Because each atomic and molecular transition is associated with a very specific frequency, it is possible to determine relative motions of gas to an observer (this process is called spectroscopy), allowing us to determine the gas dynamics within YSOs and starless cores. The main source of information about molecular gas is obtained from rotational transitions in the wavelength range from the far-infrared (100 micron) to the millimeter. For instance, my collaborators and I have been studying the internal structure of the YSO Barnard 1c, an object undergoing collapse. This object has a prominent outflow (well traced by carbon monoxide and the ion HCO+), evidence of rotation within the core (with the dense gas tracer N2H+), and evidence of central heating from an isotope of carbon monoxide, C18O).

There is an additional challenge in the study of the interiors of these cores and YSOs which have varying temperatures (10-30K) and high density (from hundreds of thousands to millions of hydrogen molecules per cubic centimetre) compared to the ambient material of a molecular cloud (at densities of about 100 molecules per cubic centimetre). The challenge is that the various molecular tracers of kinematics undergo complex chemistry as conditions vary. Modeling potential chemical paths is a very difficult and complicated process. Rates of reactions rely on laboratory work, and slight changes in these rates can produce wildly different results for which species trace certain densities and temperatures.
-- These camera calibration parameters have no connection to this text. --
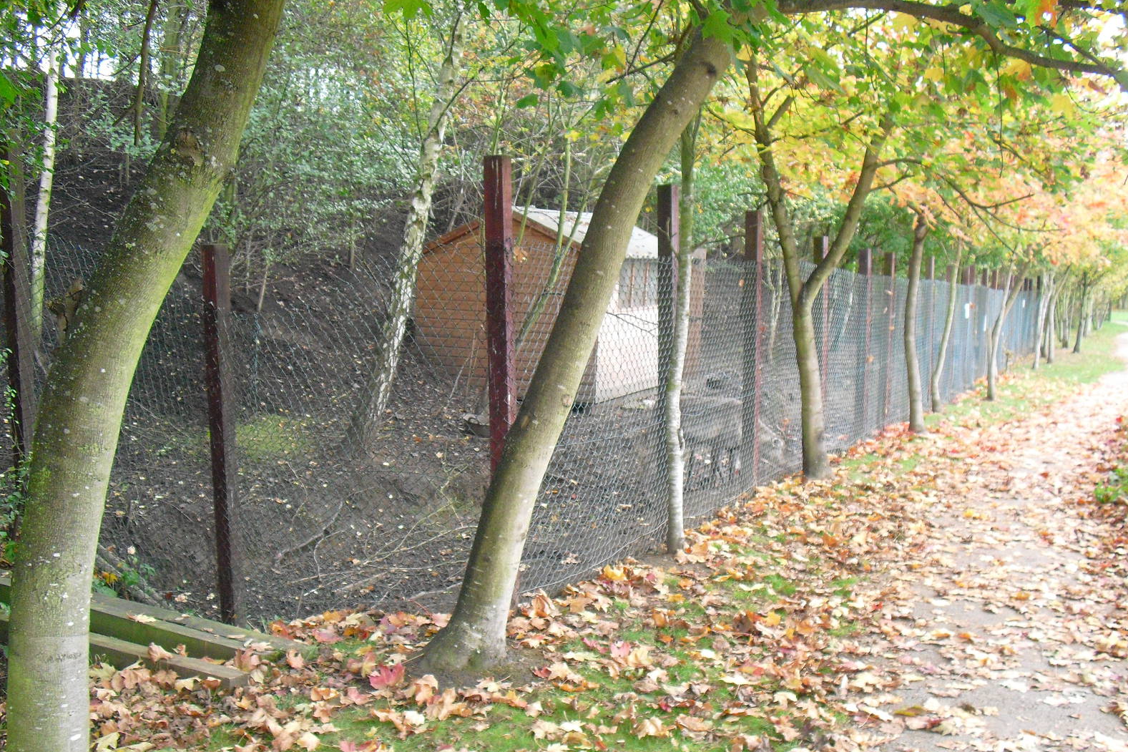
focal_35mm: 38
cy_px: 402
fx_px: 1190
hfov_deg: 50.7
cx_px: 567
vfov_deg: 35.0
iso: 400
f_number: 3.1
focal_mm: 6.3
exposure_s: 1/100
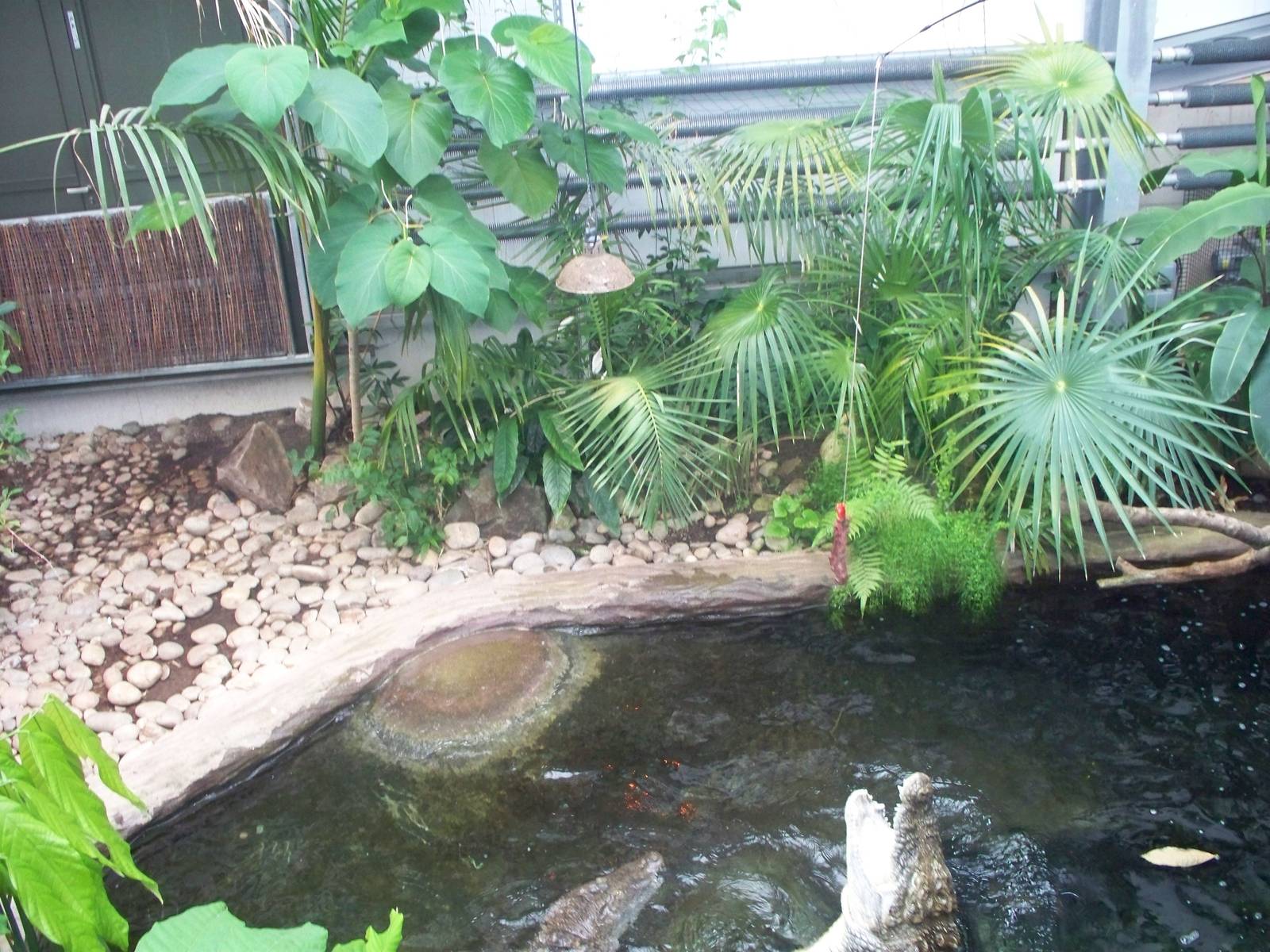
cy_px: 476
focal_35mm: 36
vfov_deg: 39.7
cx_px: 635
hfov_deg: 51.4
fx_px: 1321
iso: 400
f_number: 2.8
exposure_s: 1/60
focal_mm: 7.54
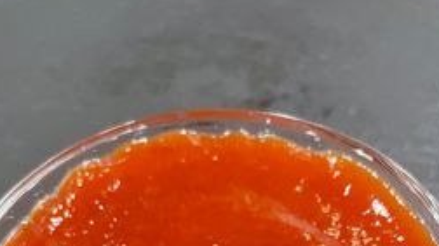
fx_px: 558
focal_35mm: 48
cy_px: 352
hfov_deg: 42.9
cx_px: 213
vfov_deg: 21.5
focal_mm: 4.2
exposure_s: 1/33
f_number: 1.6
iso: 500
Dust Grain Properties and Populations

Measurements of continuum radiation from molecular clouds over different wavelengths provides information about the global properties of the grains in the clouds (e.g. mean temperature and emissivity). However, measurements of spectral index (changes in flux over wavelength) cannot determine if a cloud is made up of different populations of grains (either physically mixed or differentiated spatially). In order to measure the properties of varying grain populations (sizes, temperatures, compositions), the additional tool of the polarization spectrum is needed.
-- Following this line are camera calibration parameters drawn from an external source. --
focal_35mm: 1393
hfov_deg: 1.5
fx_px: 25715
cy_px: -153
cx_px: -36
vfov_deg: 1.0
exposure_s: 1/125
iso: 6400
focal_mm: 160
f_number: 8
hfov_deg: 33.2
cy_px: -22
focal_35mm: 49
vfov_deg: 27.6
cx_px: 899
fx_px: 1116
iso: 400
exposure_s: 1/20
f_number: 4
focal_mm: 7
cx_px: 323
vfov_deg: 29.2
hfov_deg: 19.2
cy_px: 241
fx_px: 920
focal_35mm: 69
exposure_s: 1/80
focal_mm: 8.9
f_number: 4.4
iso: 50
The polarization spectrum is a measure of how much the polarization percentage (ratio of polarized to total flux) from a cloud changes with wavelength. In combination with the flux spectrum, this information can separate out different grain populations (see, for example, Vaillancourt 2002 for work on the OMC-1 core). Unfortunately, polarimeters are not usually part of the original designs on continuum instrumentation. This, coupled with the difficulty in obtaining polarimetry data where polarimeters exist leads to a paucity of polarization spectrum data. There are now a few objects for which multiple wavelength data exist, and I am part of an ongoing JCMT project to extend the spectrum of OMC-1 below 350 micron in order to better probe the dust grain populations there.